-- Request 1 --
In the passage on living in a simulation, what achievement is given as an example of human progress?
-- Request 2 --
Repeat word for word the part of the passage on living in a simulation that begins with the words containing "We can experience" and ends with "of our simulation.".
─── Selected extract
Atrocious events have happened throughout the course of the human simulation. Game or not, the pain has been real. And the suffering of other creatures in other simulations is also real. We may be in a simulation of an earth that will fail or an earth that never existed. If we’re in one or more simulations of a place just like earth, it is plausible that our creators are looking to us to understand their own world. Our existence is more than one spin of the roulette wheel because humans have been programed with a profound agency: we empathize with the pain of others and choose causes beyond our own life and timeline.

We can never know the full impact of our actions on the world around us. There’s truth in that cliche. And the possibility of who our lives touch is multiplied if observers outside our world can learn from our behavior and culture. We can do something sublime in our world that benefits billions or trillions of other sentient beings.

We can experience the wonders of worlds unknown
The trajectory of human achievements in our simulation is evidence that we have many more things to discover. Some scientists argue rapid progress of a technological and intelligence species is programmed into the system and this is a consequence of simulation . We sent people to the moon, for example. This same knowledge of physics and space, may help prove that we’re in a simulation. Perhaps a singularity exists in the physics of our world such that we are capable of much more that we were programmed for. Furthermore, we could learn enough to find an inflection point that would allow us to explore the world outside of our simulation.
──────
─── Records shown
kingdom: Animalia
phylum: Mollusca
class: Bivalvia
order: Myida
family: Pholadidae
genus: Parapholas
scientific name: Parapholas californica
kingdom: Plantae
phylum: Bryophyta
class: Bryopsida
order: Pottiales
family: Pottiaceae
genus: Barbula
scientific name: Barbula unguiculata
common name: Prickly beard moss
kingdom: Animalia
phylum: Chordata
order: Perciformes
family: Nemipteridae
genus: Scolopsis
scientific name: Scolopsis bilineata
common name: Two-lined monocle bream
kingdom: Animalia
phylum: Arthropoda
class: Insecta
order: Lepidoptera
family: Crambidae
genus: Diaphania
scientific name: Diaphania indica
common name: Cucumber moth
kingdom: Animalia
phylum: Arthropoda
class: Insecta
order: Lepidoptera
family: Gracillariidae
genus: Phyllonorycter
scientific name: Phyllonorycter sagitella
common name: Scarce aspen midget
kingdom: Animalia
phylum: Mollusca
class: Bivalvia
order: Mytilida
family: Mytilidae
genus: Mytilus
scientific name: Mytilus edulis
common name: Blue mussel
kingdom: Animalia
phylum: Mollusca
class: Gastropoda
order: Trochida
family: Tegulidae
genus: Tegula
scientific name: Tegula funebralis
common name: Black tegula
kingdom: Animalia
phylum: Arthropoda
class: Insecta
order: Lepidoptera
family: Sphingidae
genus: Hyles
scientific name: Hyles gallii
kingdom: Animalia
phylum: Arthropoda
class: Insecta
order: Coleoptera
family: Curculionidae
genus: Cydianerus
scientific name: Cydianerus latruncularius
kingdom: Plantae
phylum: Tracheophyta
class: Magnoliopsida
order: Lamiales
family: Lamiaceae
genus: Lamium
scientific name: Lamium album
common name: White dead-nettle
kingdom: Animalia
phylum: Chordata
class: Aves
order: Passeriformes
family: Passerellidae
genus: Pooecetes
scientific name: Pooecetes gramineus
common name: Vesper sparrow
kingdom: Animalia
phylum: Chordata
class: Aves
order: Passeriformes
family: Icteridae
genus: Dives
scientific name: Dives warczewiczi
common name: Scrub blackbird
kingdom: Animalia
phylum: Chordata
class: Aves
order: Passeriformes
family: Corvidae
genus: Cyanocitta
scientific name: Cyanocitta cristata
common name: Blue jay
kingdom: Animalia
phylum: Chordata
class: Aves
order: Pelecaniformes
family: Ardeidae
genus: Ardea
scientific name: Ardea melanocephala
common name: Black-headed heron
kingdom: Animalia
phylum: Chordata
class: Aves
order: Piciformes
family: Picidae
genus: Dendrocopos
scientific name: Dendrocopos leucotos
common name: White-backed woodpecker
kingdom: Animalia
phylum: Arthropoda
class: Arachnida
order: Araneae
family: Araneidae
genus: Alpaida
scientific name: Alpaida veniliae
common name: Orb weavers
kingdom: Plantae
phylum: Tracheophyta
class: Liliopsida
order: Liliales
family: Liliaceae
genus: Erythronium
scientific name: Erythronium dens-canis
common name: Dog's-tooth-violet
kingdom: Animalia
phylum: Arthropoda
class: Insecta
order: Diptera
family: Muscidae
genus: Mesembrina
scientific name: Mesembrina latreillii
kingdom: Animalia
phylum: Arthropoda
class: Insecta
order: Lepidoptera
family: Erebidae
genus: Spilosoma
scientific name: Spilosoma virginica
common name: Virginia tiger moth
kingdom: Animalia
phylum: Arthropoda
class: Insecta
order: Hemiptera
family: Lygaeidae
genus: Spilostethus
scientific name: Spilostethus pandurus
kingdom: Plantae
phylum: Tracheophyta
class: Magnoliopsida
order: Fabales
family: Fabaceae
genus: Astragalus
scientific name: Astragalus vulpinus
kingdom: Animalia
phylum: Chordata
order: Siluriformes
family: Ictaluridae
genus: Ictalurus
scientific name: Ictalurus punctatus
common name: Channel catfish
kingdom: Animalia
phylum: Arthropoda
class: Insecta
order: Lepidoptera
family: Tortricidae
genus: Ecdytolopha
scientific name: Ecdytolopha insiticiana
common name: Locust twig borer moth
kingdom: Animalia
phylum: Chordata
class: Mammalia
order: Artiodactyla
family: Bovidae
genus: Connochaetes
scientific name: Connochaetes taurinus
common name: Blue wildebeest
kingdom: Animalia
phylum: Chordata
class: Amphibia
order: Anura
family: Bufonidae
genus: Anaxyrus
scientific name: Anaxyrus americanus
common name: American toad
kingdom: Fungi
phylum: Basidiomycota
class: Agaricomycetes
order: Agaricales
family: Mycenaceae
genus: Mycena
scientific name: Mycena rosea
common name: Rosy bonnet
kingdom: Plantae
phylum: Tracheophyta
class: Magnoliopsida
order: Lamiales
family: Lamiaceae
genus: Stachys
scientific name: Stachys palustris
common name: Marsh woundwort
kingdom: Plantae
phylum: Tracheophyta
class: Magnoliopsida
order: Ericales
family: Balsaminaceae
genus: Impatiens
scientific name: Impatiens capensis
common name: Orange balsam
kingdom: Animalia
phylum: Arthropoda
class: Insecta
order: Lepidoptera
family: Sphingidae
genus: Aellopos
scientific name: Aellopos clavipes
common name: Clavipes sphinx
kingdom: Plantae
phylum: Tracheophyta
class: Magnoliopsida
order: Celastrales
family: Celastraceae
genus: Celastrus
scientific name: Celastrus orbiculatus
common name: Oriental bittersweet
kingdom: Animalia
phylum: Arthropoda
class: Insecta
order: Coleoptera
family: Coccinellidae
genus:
──────
-- Written reply 1 --
Sending people to the moon.

-- Written reply 2 --
We can experience the wonders of worlds unknown
The trajectory of human achievements in our simulation is evidence that we have many more things to discover. Some scientists argue rapid progress of a technological and intelligence species is programmed into the system and this is a consequence of simulation . We sent people to the moon, for example. This same knowledge of physics and space, may help prove that we’re in a simulation. Perhaps a singularity exists in the physics of our world such that we are capable of much more that we were programmed for. Furthermore, we could learn enough to find an inflection point that would allow us to explore the world outside of our simulation.